Ringo Starr usar um chapéu de caubói na foto estampada na capa de "Look Up", vigésimo primeiro álbum de estúdio de sua carreira solo, não é uma escolha estética. Serve como uma declaração de intenções, pois, aos 84 anos, o Ringo da música country está de volta.
Em março de 1970, duas semanas antes do anúncio oficial do fim dos Beatles, Ringo lançou seu álbum de estreia, "Sentimental Journey", de rock e pop. Apenas cinco meses depois, enquanto os fãs ainda começavam a conhecer melhor seu disco solo, ele lançou mais um, "Beaucoups of Blues". Ninguém entendeu direito o lance, pois era um disco imerso na música country.
Na verdade, o foco ali era o bluegrass, uma variante mais radical do country, gravada exclusivamente com instrumentos acústicos e muito influenciada pelas canções irlandesas trazidas aos Estados Unidos pelos imigrantes. E é novamente do bluegrass que emerge o novo álbum, lançado mundialmente nesta sexta (10).
Sem um disco que tenha atingido alguma relevância nas últimas décadas, e sem gravar nada desde "What’s My Name", álbum com dezenas de convidados no estúdio lançado em 2019, desta vez ele fechou a proposta no retorno à música caipira americana e foi buscar talvez o melhor parceiro possível para a missão: T Bone Burnett.
Guitarrista, compositor, produtor e lenda viva do som de caubói, Burnett chega aos 76 anos tendo lançado há poucos meses um dos melhores álbuns da carreira, "The Other Side", com um punhado de grandes músicas. Mesmo assim, reservou mais de uma dezena de composições novas para abastecer o novo projeto do amigo inglês.
Ele assina nove das 11 faixas de "Look Up", entre elas o primeiro single lançado, "Time on My Hands", canção tocante sobre amores perdidos. As exceções são duas ótimas canções, "You Want Some", balada básica de Billy Swan, e "Thankful", única composição de Ringo no disco, em parceria com Bruce Sugar. Mas, como produtor, Burnett cumpre um outro papel que é talvez mais importante do que escrever o material.
Ele costurou as participações especiais do álbum, colocando Ringo lado a lado com alguns personagens bem interessantes da música country atual. O principal deles é, sem dúvida, Billy Strings, guitarrista de 32 anos com quatro discos lançados, entre eles o premiadíssimo "Home".
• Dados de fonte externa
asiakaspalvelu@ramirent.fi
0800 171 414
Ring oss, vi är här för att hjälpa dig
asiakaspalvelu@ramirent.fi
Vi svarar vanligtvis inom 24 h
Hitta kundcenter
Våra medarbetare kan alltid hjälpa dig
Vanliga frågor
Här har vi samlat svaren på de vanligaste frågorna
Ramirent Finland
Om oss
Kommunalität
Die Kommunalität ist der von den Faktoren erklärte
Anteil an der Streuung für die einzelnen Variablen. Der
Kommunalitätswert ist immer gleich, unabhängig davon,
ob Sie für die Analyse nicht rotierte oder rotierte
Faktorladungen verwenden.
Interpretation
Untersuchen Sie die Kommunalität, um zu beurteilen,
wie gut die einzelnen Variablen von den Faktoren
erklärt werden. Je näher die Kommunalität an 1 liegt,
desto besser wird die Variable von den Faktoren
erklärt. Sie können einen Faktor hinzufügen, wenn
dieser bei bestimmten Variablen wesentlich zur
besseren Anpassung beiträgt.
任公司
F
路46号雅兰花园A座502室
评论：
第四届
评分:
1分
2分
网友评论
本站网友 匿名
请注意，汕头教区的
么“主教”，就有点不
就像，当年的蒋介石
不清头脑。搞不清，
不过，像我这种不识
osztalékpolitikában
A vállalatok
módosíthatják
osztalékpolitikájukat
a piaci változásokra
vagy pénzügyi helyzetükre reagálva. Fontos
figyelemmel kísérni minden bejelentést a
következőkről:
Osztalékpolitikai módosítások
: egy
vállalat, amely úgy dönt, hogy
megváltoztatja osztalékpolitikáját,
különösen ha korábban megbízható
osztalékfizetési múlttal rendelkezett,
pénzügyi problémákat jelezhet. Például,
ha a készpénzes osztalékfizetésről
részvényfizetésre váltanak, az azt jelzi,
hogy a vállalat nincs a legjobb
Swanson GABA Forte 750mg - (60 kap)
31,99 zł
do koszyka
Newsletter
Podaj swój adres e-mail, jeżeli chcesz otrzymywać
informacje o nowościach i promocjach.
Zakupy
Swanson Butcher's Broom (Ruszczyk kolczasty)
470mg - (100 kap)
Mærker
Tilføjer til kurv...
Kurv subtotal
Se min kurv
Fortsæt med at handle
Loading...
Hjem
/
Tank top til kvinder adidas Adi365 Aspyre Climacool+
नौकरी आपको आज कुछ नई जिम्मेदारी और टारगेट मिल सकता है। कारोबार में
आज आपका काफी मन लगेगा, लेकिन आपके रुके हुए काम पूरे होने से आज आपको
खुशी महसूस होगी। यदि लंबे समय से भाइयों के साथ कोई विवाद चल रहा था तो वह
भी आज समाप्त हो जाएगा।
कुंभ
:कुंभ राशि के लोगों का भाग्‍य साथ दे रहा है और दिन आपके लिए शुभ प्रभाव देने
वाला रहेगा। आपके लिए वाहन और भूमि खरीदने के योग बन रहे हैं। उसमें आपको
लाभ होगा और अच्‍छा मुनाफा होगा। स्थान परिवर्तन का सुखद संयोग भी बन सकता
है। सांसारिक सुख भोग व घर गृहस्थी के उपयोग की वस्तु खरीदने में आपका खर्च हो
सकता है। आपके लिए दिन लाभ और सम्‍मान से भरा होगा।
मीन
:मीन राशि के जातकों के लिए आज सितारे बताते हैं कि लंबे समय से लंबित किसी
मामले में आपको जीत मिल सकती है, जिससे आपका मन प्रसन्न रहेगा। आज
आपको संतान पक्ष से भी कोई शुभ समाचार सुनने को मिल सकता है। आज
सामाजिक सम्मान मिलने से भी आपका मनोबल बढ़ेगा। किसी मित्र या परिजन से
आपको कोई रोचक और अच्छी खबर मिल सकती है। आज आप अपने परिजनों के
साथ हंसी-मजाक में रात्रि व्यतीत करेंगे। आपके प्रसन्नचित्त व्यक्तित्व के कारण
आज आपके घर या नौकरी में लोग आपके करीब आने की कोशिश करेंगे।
Strings passa por várias faixas do álbum e, segundo Burnett, teve a tarefa de unir numa só linguagem as ideias bluegrass do produtor com o caráter mais roqueiro de Ringo. E é com Strings que o cantor divide vocais nas duas faixas mais fortes do álbum, "Breathless" e "Never Let Me Go". São clássicos instantâneos do gênero, que se presta perfeitamente para o vozeirão de Ringo. Não exatamente um vozeirão bem educado, musicalmente falando, mas ainda assim uma força sonora incrível.
O disco tem participação de alguns nomes femininos do country, com ótimos resultados. Com a veterana Alison Krauss, que tem uma longa parceria com Robert Plant em vários álbuns e turnês com o ex-Led Zeppelin, Ringo faz a canção que encerra o disco, a já citada "Thankful". Para o blues pesado "Rosetta", ele tem ajuda de Strings e do grupo Larkin Poe, das irmãs guitarristas e cantoras Rebecca Lovell e Megan Lovell.
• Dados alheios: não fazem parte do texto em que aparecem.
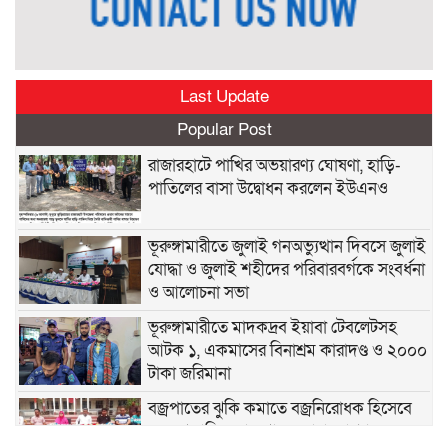
Last Update
Popular Post
রাজারহাটে পাখির অভয়ারণ্য ঘোষণা, হাড়ি-
পাতিলের বাসা উদ্বোধন করলেন ইউএনও
ভূরুঙ্গামারীতে জুলাই গনঅভ্যুত্থান দিবসে জুলাই
যোদ্ধা ও জুলাই শহীদের পরিবারবর্গকে সংবর্ধনা
ও আলোচনা সভা
ভূরুঙ্গামারীতে মাদকদ্রব ইয়াবা টেবলেটসহ
আটক ১, একমাসের বিনাশ্রম কারাদণ্ড ও ২০০০
টাকা জরিমানা
বজ্রপাতের ঝুকি কমাতে বজ্রনিরোধক হিসেবে
দেড় শতাধিক তাল গাছের চারা রোপণ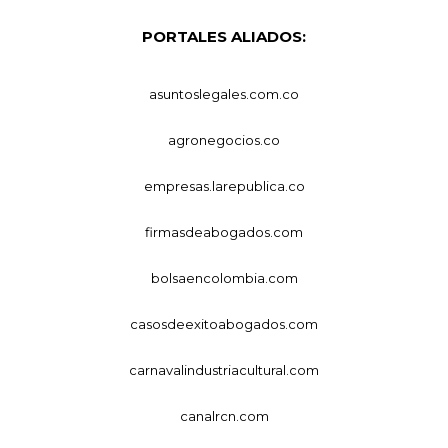
PORTALES ALIADOS:
asuntoslegales.com.co
agronegocios.co
empresas.larepublica.co
firmasdeabogados.com
bolsaencolombia.com
casosdeexitoabogados.com
carnavalindustriacultural.com
canalrcn.com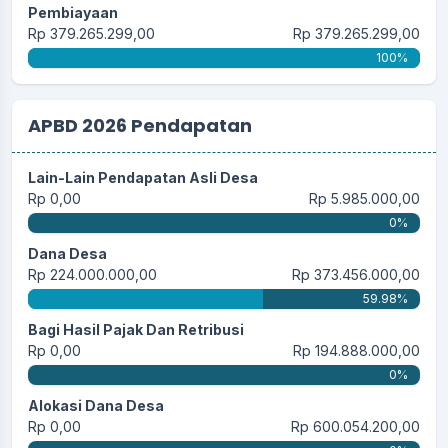
Pembiayaan
Rp 379.265.299,00
Rp 379.265.299,00
100%
APBD 2026 Pendapatan
Lain-Lain Pendapatan Asli Desa
Rp 0,00
Rp 5.985.000,00
0%
Dana Desa
Rp 224.000.000,00
Rp 373.456.000,00
59.98%
Bagi Hasil Pajak Dan Retribusi
Rp 0,00
Rp 194.888.000,00
0%
Alokasi Dana Desa
Rp 0,00
Rp 600.054.200,00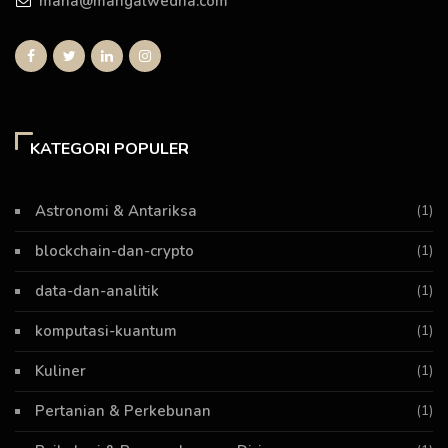
mana@mangalwedha.com
KATEGORI POPULER
Astronomi & Antariksa
(1)
blockchain-dan-crypto
(1)
data-dan-analitik
(1)
komputasi-kuantum
(1)
Kuliner
(1)
Pertanian & Perkebunan
(1)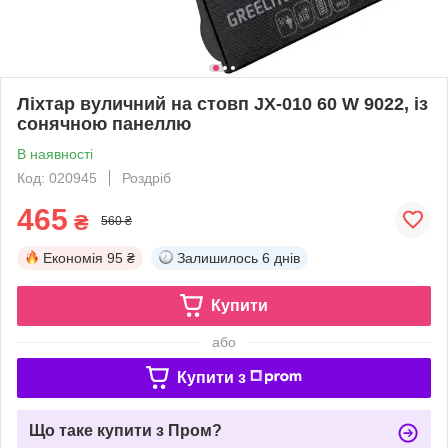
Ліхтар вуличний на стовп JX-010 60 W 9022, із
сонячною панеллю
В наявності
Код: 020945
Роздріб
465
₴
560 ₴
Економія
95 ₴
Залишилось
6 днів
Купити
або
Купити з
Що таке купити з Пром?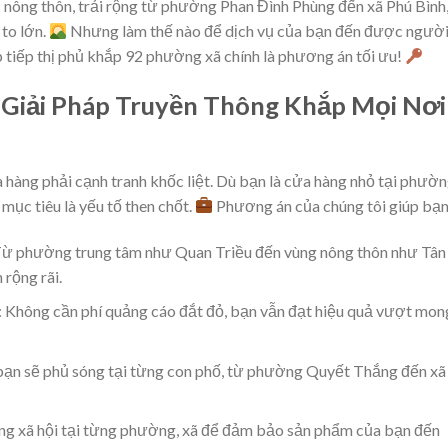
nông thôn, trải rộng từ phường Phan Đình Phùng đến xã Phú Bình
to lớn.
Nhưng làm thế nào để dịch vụ của bạn đến được ngườ
 tiếp thị phủ khắp 92 phường xã chính là phương án tối ưu!
 Giải Pháp Truyền Thông Khắp Mọi Nơi
a hàng phải cạnh tranh khốc liệt. Dù bạn là cửa hàng nhỏ tại phườ
ục tiêu là yếu tố then chốt.
Phương án của chúng tôi giúp bạn
Từ phường trung tâm như Quan Triều đến vùng nông thôn như Tân
rộng rãi.
: Không cần phí quảng cáo đắt đỏ, bạn vẫn đạt hiệu quả vượt mon
bạn sẽ phủ sóng tại từng con phố, từ phường Quyết Thắng đến xã
ng xã hội tại từng phường, xã để đảm bảo sản phẩm của bạn đến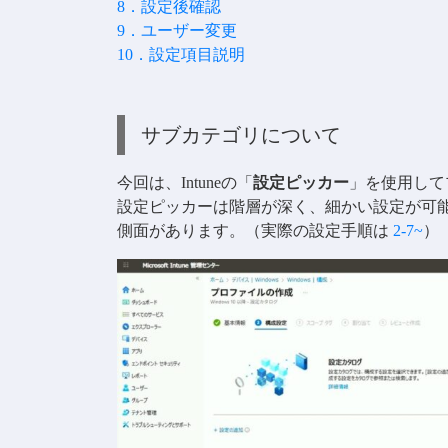
8．設定後確認
9．ユーザー変更
10．設定項目説明
サブカテゴリについて
今回は、Intuneの「
設定ピッカー
」を使用して
設定ピッカーは階層が深く、細かい設定が可
側面があります。（実際の設定手順は
2-7~
）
Mas o brilho feminino maior está com a jovem Molly Tuttle, novo fenômeno country que empresta a voz poderosa a quatro canções do repertório: "Look Up", "I Live for Your Love’, "String Theory" e a espetacular "Can You Hear Me Call". Empolgado com a garota, Ringo já a recrutou para a turnê do disco.
"Look Up" vai ser tocado ao vivo pela primeira vez na semana que vem. Nos dias 14 e 15, Ringo leva convidados ao palco para duas apresentações em Nashville, a capital da música country nos EUA.
Já foi dito que Paul McCartney e Ringo Starr podem fazer qualquer coisa que quiserem, são os caras que mudaram o mundo com sua música e não precisam provar nada para ninguém. Agora, com "Look Up", Ringo foi atrás desse desejo de reencontrar o country. Os fãs só precisam agradecer, pois é um de seus melhores discos.